Modules/_pickle.c (part 2)

Source:

cpython 3.14 @ ab2d84fe1023/Modules/_pickle.c

This annotation covers the pickle serialization protocol. See modules_pickle_detail for Unpickler, load, load_build, find_class, and the Unpickler.dispatch table.

Map

LinesSymbolRole
1-100Pickler.dumpEntry point; dispatch to save based on type
101-220save_reduceSerialize objects via __reduce__/__reduce_ex__
221-360save_persPersistent ID hook for custom object identity
361-500Memo tableDe-duplicate shared references with BINPUT/BINGET
501-700Protocol 5 buffersOut-of-band PickleBuffer for zero-copy

Reading

Pickler.dump

// CPython: Modules/_pickle.c:2180 Pickler_dump
static PyObject *
Pickler_dump(PicklerObject *self, PyObject *args)
{
PyObject *obj;
if (!PyArg_ParseTuple(args, "O:dump", &obj)) return NULL;
if (self->proto >= 2) {
/* Emit protocol opcode */
char header[2] = {PROTO, (char)self->proto};
write_bytes(self->write, header, 2);
}
if (dump(self, obj) < 0) return NULL;
/* Emit STOP */
char stop = STOP;
write_bytes(self->write, &stop, 1);
Py_RETURN_NONE;
}

pickle.dump(obj, file) emits a PROTO opcode (protocol 2+) followed by the serialized object and a terminal STOP opcode.

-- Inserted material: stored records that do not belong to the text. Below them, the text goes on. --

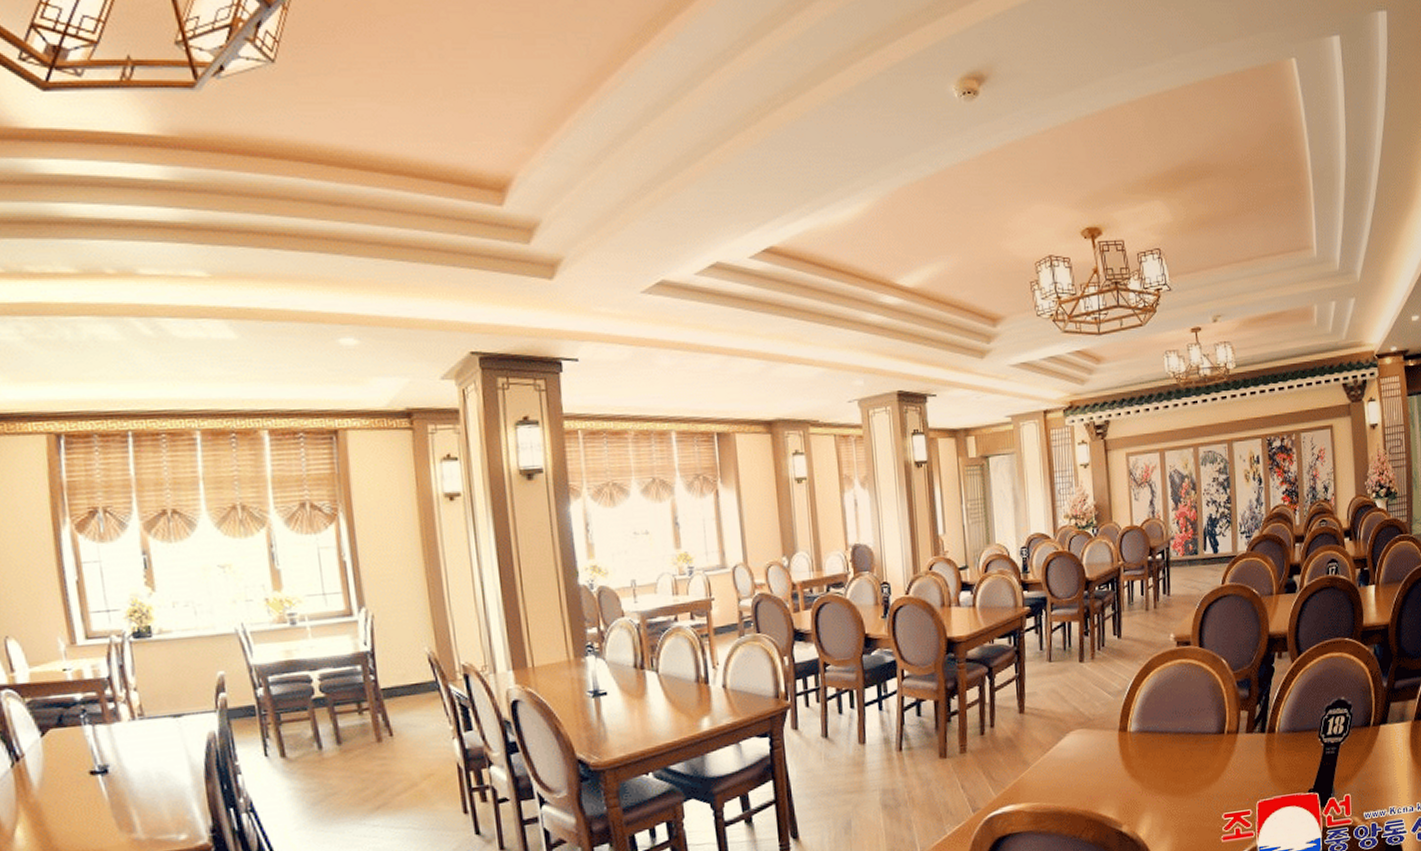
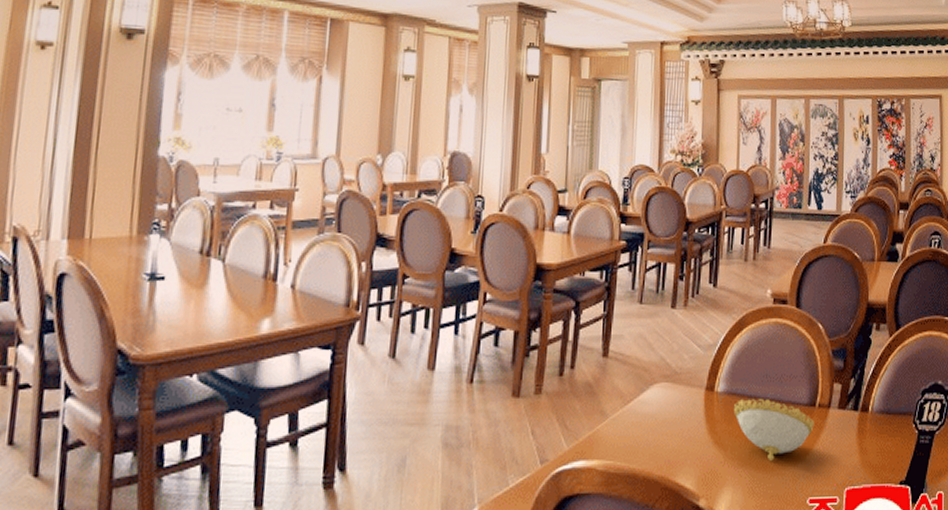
decorative bowl: none [1147,732,1224,786] -> present [734,399,814,461]

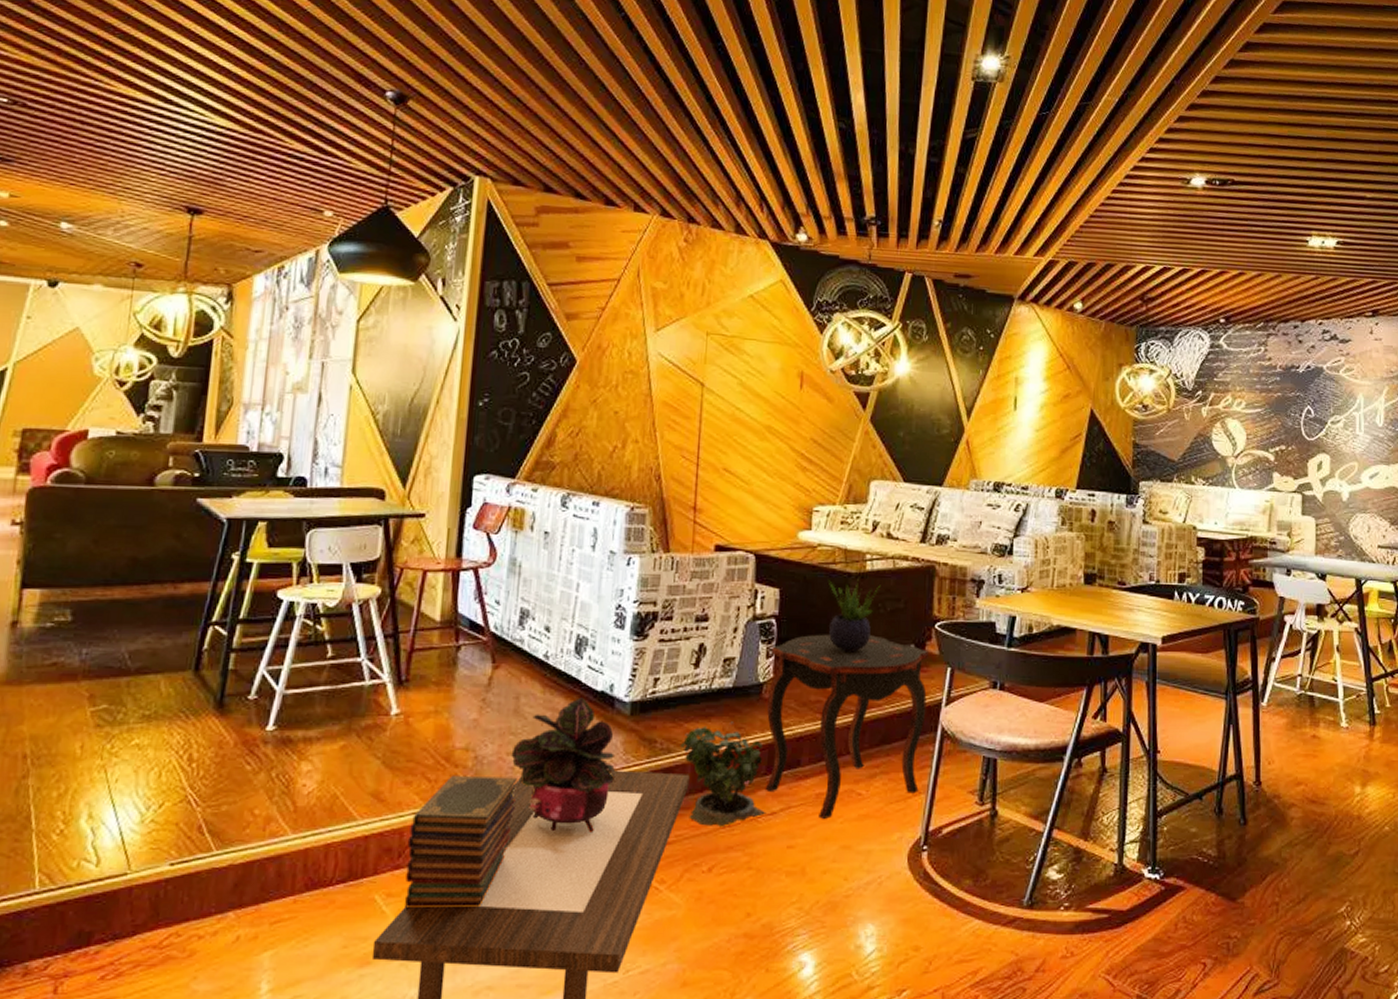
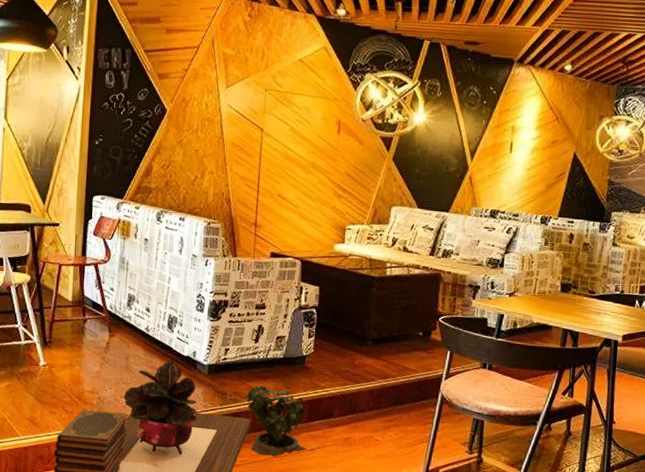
side table: present [765,634,928,820] -> none [306,322,433,457]
potted plant: present [827,580,881,651] -> none [356,282,398,336]

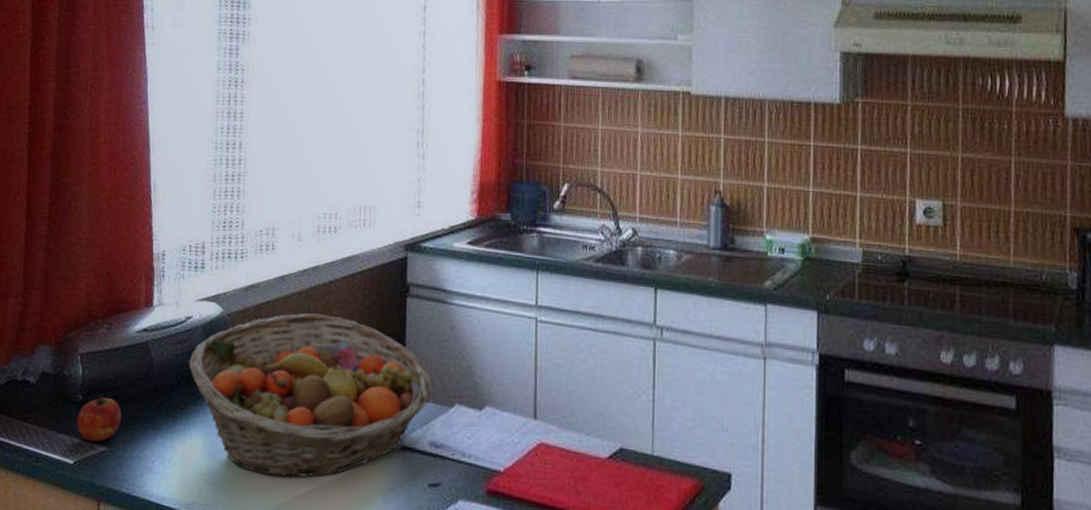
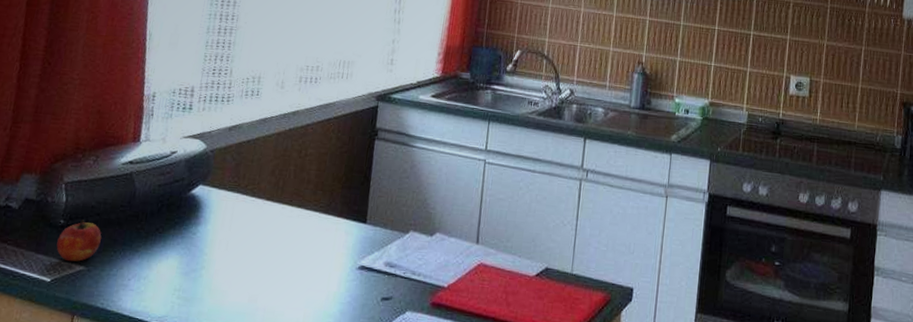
fruit basket: present [189,313,433,478] -> none [170,151,392,293]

Protocol 5 adds out-of-band buffer support for large NumPy arrays.

Memo table

// CPython: Modules/_pickle.c:1380 memo_put
static int
memo_put(PicklerObject *self, PyObject *obj)
{
/* The memo is a dict mapping id(obj) -> (memo_index, obj).
If obj is already memoized, emit BINGET to reference it.
Otherwise emit BINPUT to store it. */
PyObject *id = PyLong_FromSsize_t((Py_ssize_t)obj);
if (PyDict_Contains(self->memo, id)) {
/* Already seen: emit reference */
Py_ssize_t idx = ...;
WRITE_BYTES_OPCODE(BINGET, idx);
} else {
Py_ssize_t idx = PyDict_GET_SIZE(self->memo);
PyDict_SetItem(self->memo, id, PyLong_FromSsize_t(idx));
WRITE_BYTES_OPCODE(BINPUT, idx);
}
}

The memo table enables cyclic structures and shared references. pickle.dumps([obj, obj]) emits obj once and a back-reference for the second occurrence. pickle.loads reconstructs the same sharing.

Protocol 5 PickleBuffer

// CPython: Modules/_pickle.c:2480 save_picklebuffer
static int
save_picklebuffer(PicklerObject *self, PyObject *obj)
{
/* Protocol 5: emit NEXT_BUFFER opcode and pass the buffer to
self->buffer_callback(obj) out-of-band. */
if (self->buffer_callback != NULL) {
PyObject *ret = PyObject_CallOneArg(self->buffer_callback, obj);
if (ret == NULL) return -1;
Py_DECREF(ret);
WRITE_BYTES_OPCODE(NEXT_BUFFER, 0);
} else {
/* Fall back to in-band */
save_bytes(self, PyPickleBuffer_GetBuffer(obj));
}
return 0;
}

Protocol 5 allows large buffers (NumPy arrays, memoryview) to be transferred out-of-band. multiprocessing uses this to share memory between processes via shared memory segments instead of serializing and deserializing.

gopy notes

Pickler.dump is module/pickle.Pickler.Dump in module/pickle/module.go. The memo table is a Go map from uintptr (object address) to index. save_reduce calls objects.ReduceEx on the object. Protocol 5 PickleBuffer support requires the buffer_callback to be set by the transport layer.